## To do
Reproduce the records, starting with the line with "phylum: Tracheophyta" and going on through the line with "country: Venezuela", changing "name author" to "authority" and leaving everything else the same; give back only those lines.
"""
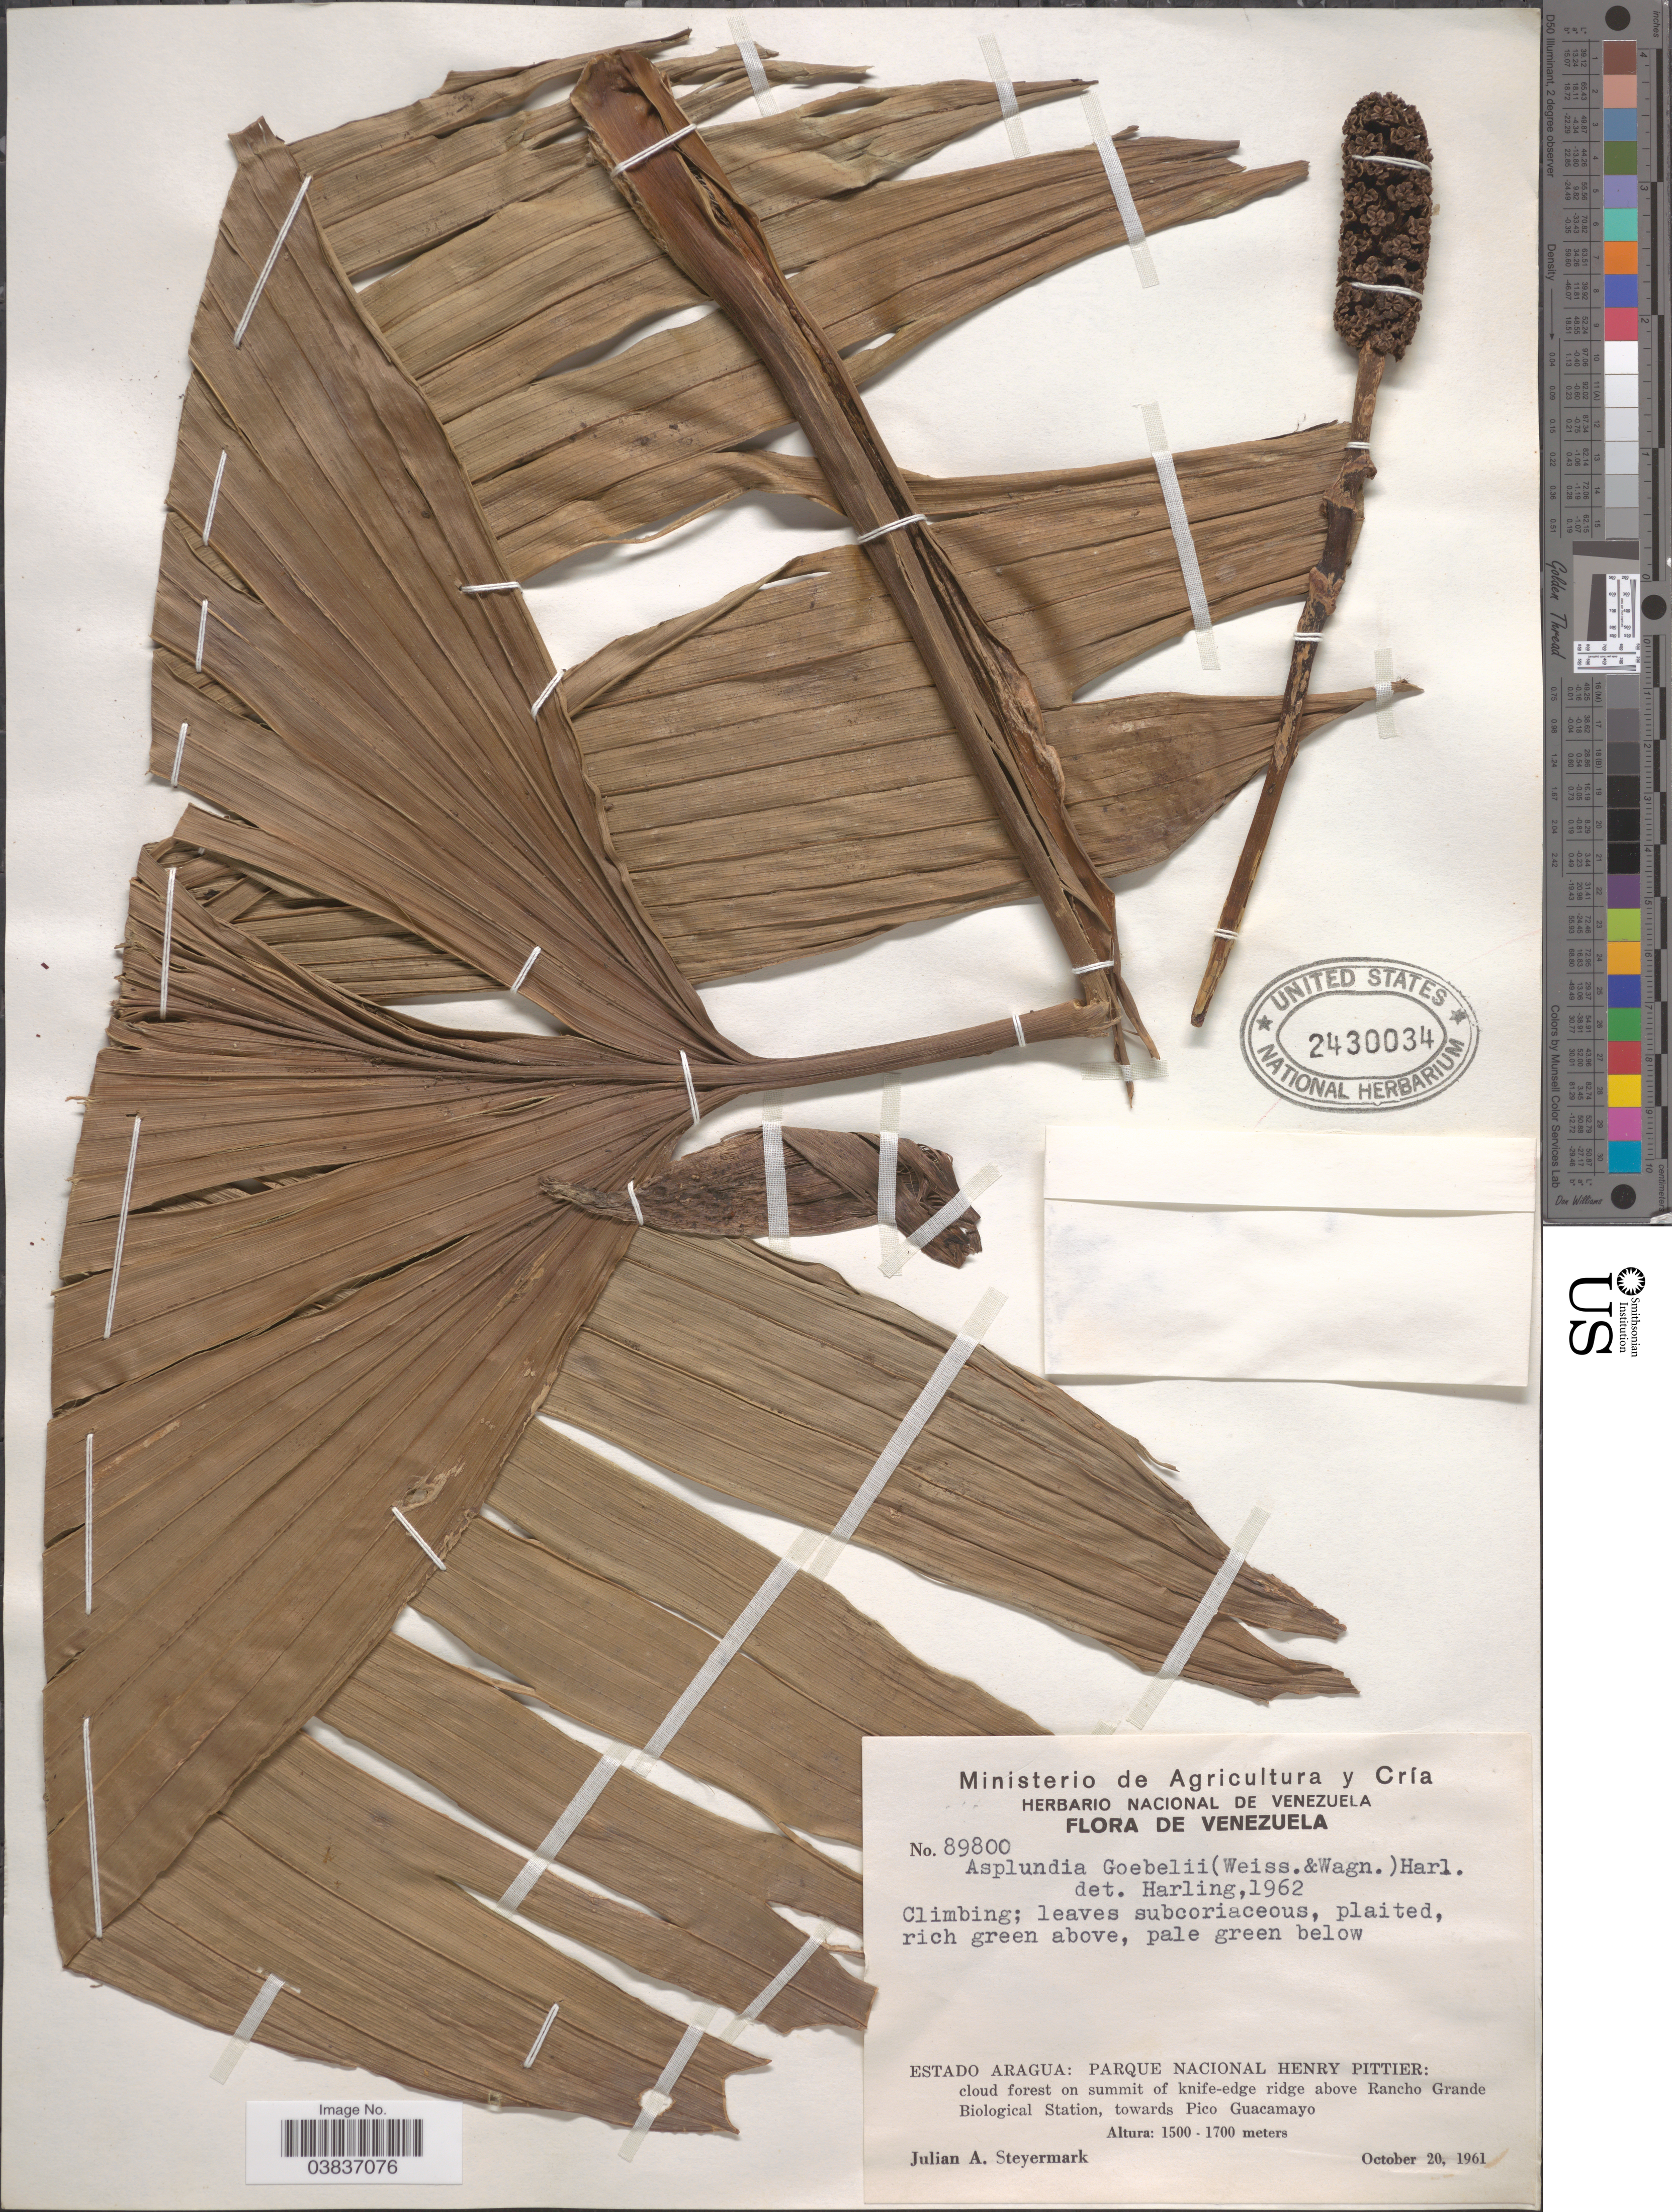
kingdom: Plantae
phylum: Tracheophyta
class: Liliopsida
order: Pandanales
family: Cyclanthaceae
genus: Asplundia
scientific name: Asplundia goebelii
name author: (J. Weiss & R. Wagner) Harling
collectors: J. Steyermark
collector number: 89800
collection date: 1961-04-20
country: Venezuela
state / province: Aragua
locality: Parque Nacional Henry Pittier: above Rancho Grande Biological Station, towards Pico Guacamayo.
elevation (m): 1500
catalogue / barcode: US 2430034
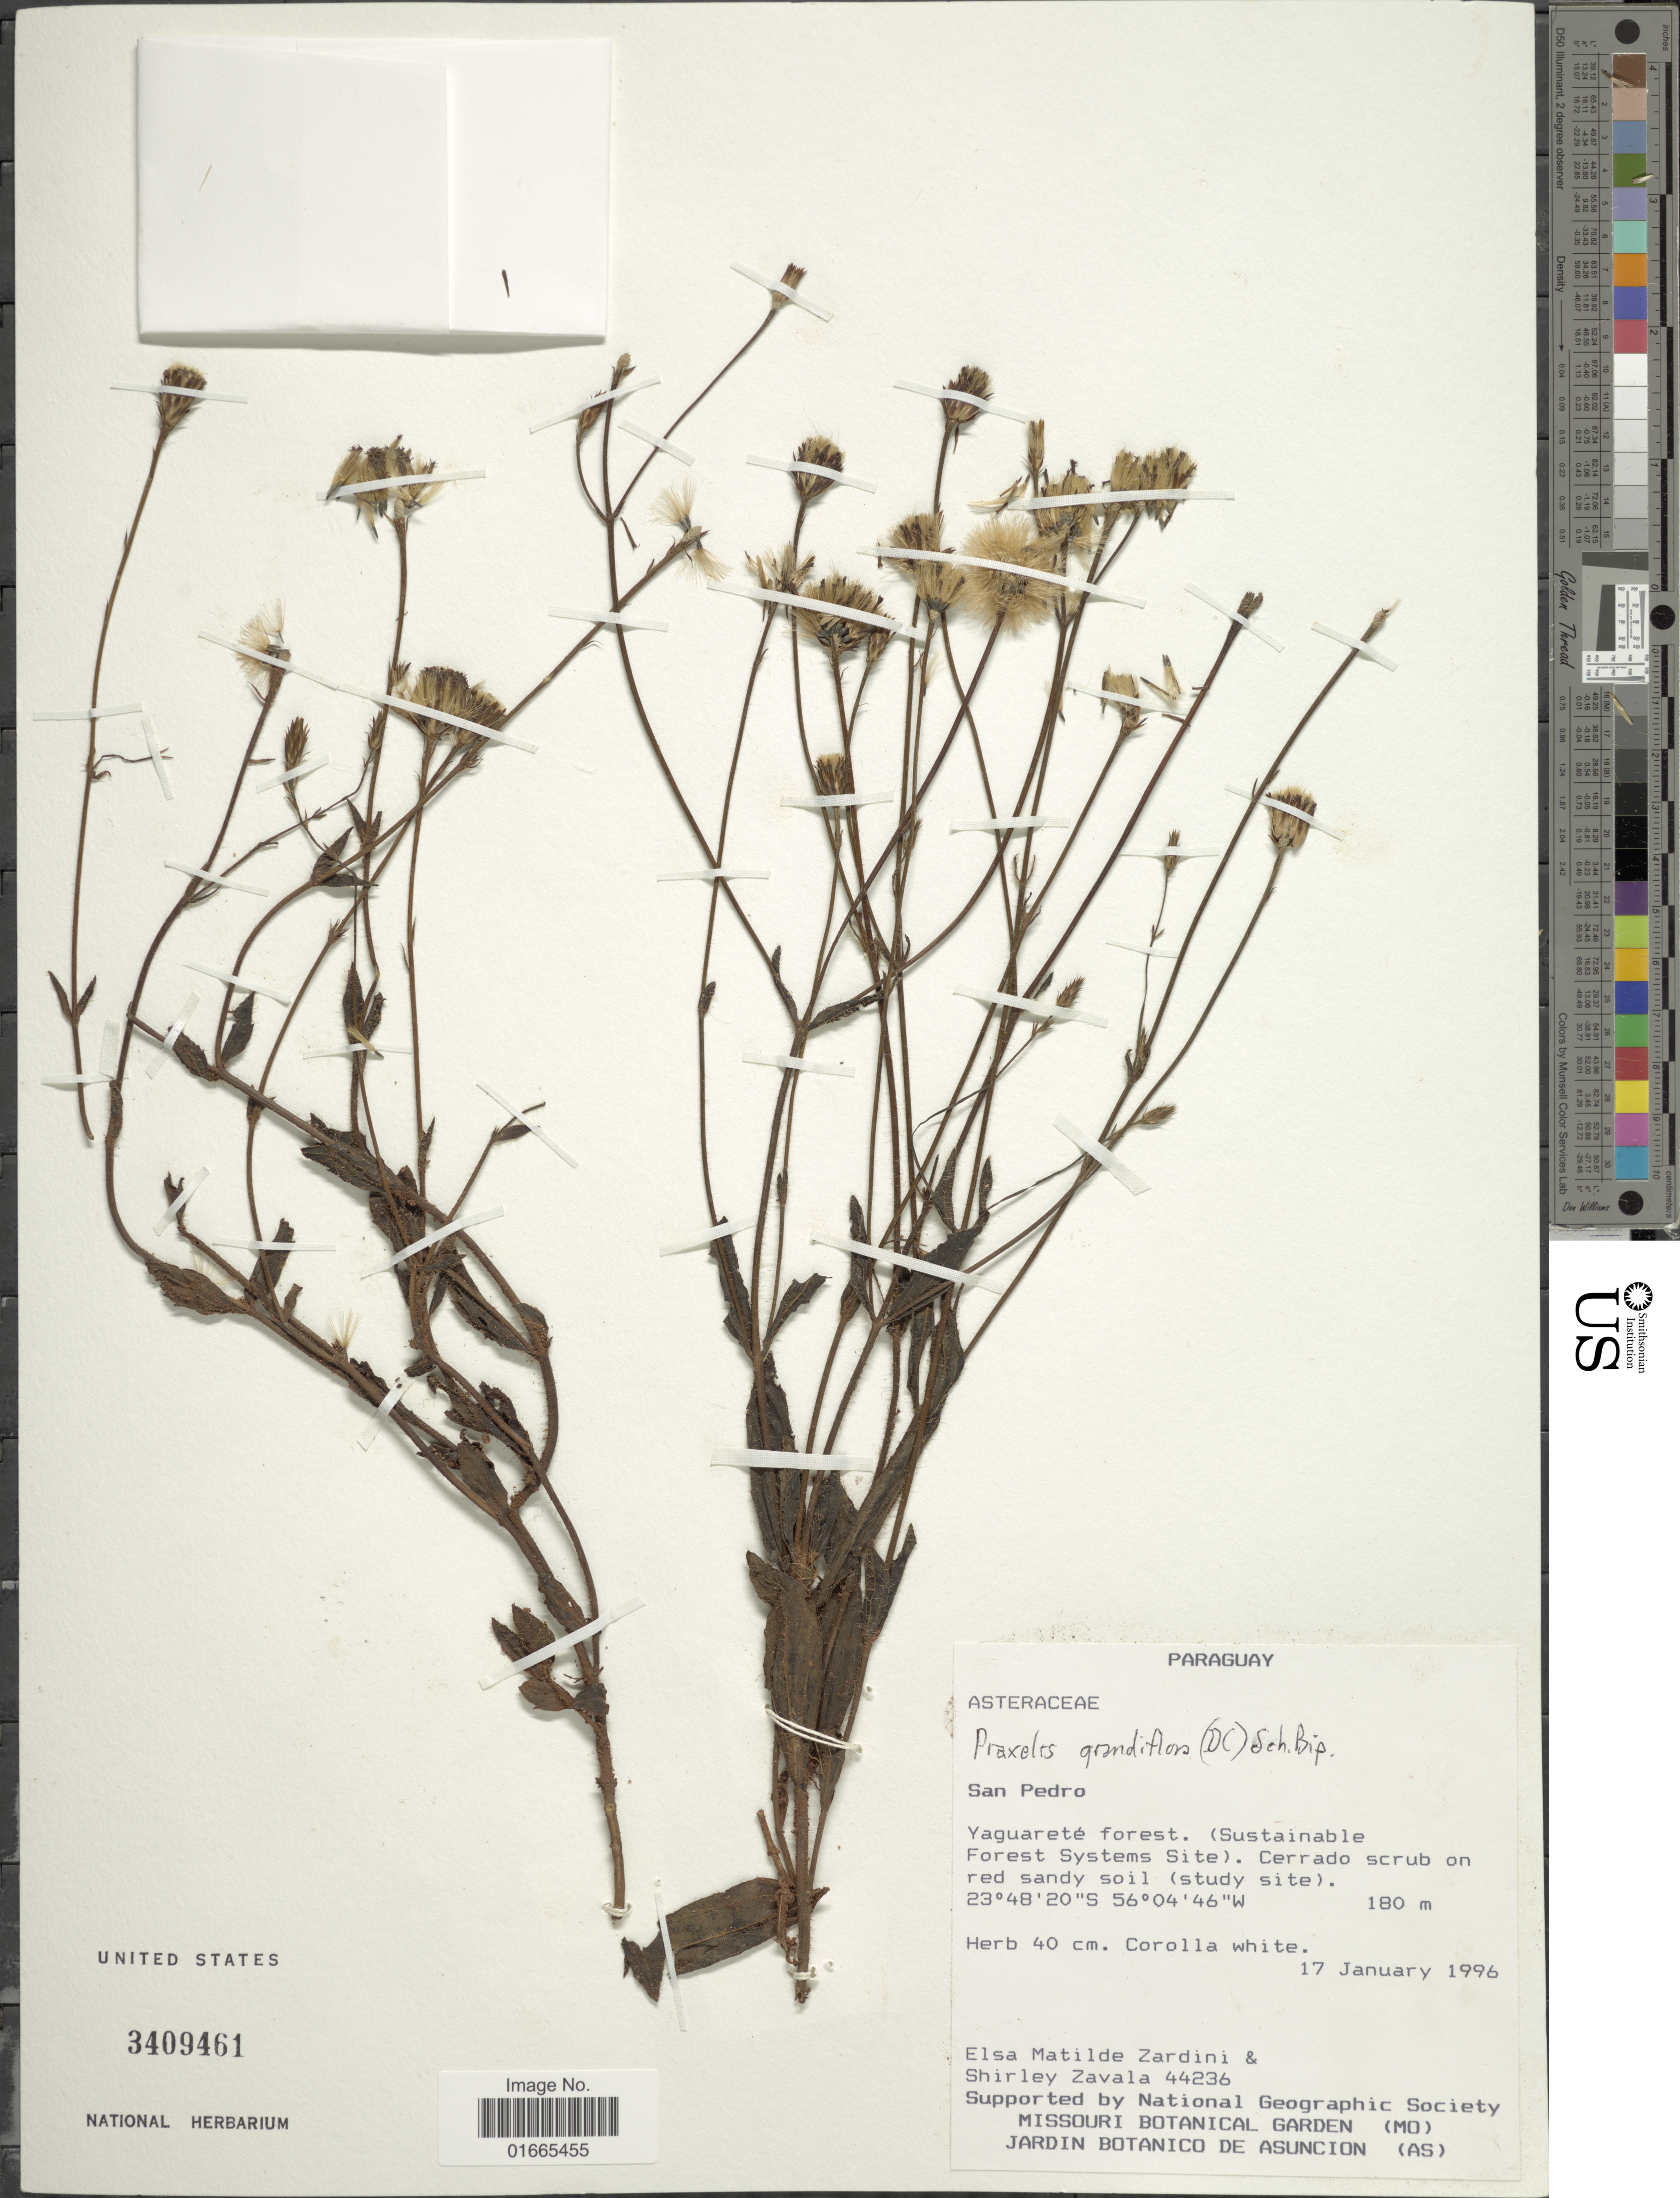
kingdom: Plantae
"""
## Exercise solution
phylum: Tracheophyta
class: Liliopsida
order: Pandanales
family: Cyclanthaceae
genus: Asplundia
scientific name: Asplundia goebelii
authority: (J. Weiss & R. Wagner) Harling
collectors: J. Steyermark
collector number: 89800
collection date: 1961-04-20
country: Venezuela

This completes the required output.